Лицо Шуры несколько оживилось, он оторвался глазами от созерцания огня и пристально посмотрел на молодого друга. Но в его взгляде не было смущения.
– Раньше, когда я жил среди воров и бандитов, я чувствовал себя помещенным в мыльный пузырь, но со скользкими и очень прочными стенками. Что бы я ни делал, как бы ни карабкался, я все время сползал вниз. Но болезнь позволила мне преодолеть главный барьер – узы воровской общины и тиски коллектива вообще. Только тогда я научился состраданию и любви ко всему сущему – когда остался один на один с природой. Только после этого я осознал собственную индивидуальность, начал слышать голос внутреннего «Я». Этот голос научил меня справиться с ситуацией – я испытывал невыносимые, неугасающие терзания из-за убийства. Я никому не признавался, но меня обволакивали и атаковали по ночам видения, галлюцинации. Мне мерещилось, что тот, загубленный мною, приходил ко мне тенью и разговаривал со мной. – Шура глубоко и протяжно вздохнул, словно собираясь посредством дыхания удержать теряющееся равновесие. – А может, так оно и было…
– Но тебе ведь удалось примириться со случившимся? – с жаром допытывался Лантаров. Как многим людям, ему казалось, что если он обнаружит в другом нечто, еще более ужасное по своей сути, чем у него самого, то испытает облегчение.
Черты Шуры обострились, как во время выполнения сложных асан.
– Нет, – признался он, – не примирился. Но научился справляться с ситуацией, жить с этим фактом дальше и стараться думать о большем. Ведь только мысли о большем создают новые возможности бытия.

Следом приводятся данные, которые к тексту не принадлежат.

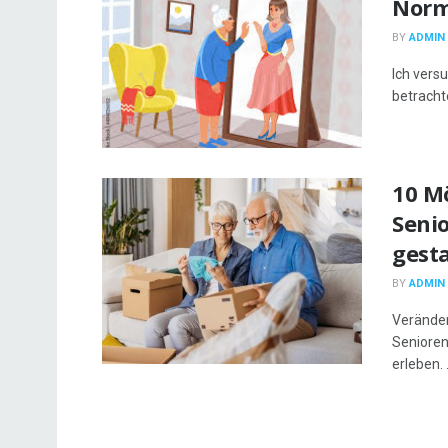
Norm
BY
ADMIN
Ich vers
betrachte
10 M
Seni
gest
BY
ADMIN
Veränder
Senioren
erleben. .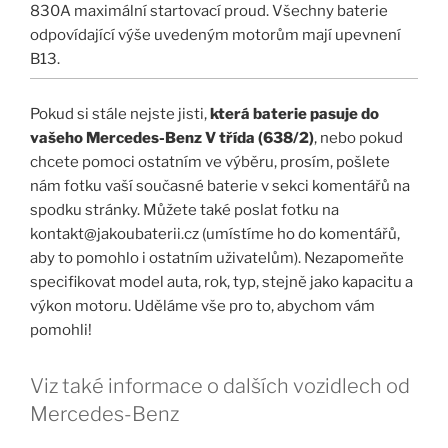
830A maximální startovací proud. Všechny baterie
odpovídající výše uvedeným motorům mají upevnení
B13.
Pokud si stále nejste jisti,
která baterie pasuje do
vašeho Mercedes-Benz V třída (638/2)
, nebo pokud
chcete pomoci ostatním ve výběru, prosím, pošlete
nám fotku vaší současné baterie v sekci komentářů na
spodku stránky. Můžete také poslat fotku na
kontakt@jakoubaterii.cz (umístíme ho do komentářů,
aby to pomohlo i ostatním uživatelům). Nezapomeňte
specifikovat model auta, rok, typ, stejně jako kapacitu a
výkon motoru. Uděláme vše pro to, abychom vám
pomohli!
Viz také informace o dalších vozidlech od
Mercedes-Benz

– Слушай, ты говорил о звере, который жил и рос внутри тебя. Выходит, тебе удалось его уничтожить?
– Нет, Кирилл, нет. Невозможно уничтожить часть себя. Но я обратил его в другую веру. Изменил его мировоззрение. Я стал кормить его другой пищей, другими впечатлениями.
– Но ты ведь не забыл о нем?
– Конечно, нет.
– Шура, это потому в твоем доме так много ножей?
Тут Шура впервые раскатисто засмеялся, по-настоящему расслабленно. Он дотянулся до двух сухих поленьев и аккуратно пристроил их в костре. Пламя сначала захлебнулось, но потом с новой силой принялось за свою работу.
– Это просто напоминание о моей прежней жизни. Не стоит жить прошлым, но и вычеркивать его также не стоит. Ведь оно – часть меня. С некоторых пор я более всего люблю настоящее, но понимаю: без прошлого не было бы этого настоящего. И невозможно будущее.
Они долго сидели, не произнося ни звука. Только смотрели на огонь широко раскрытыми глазами.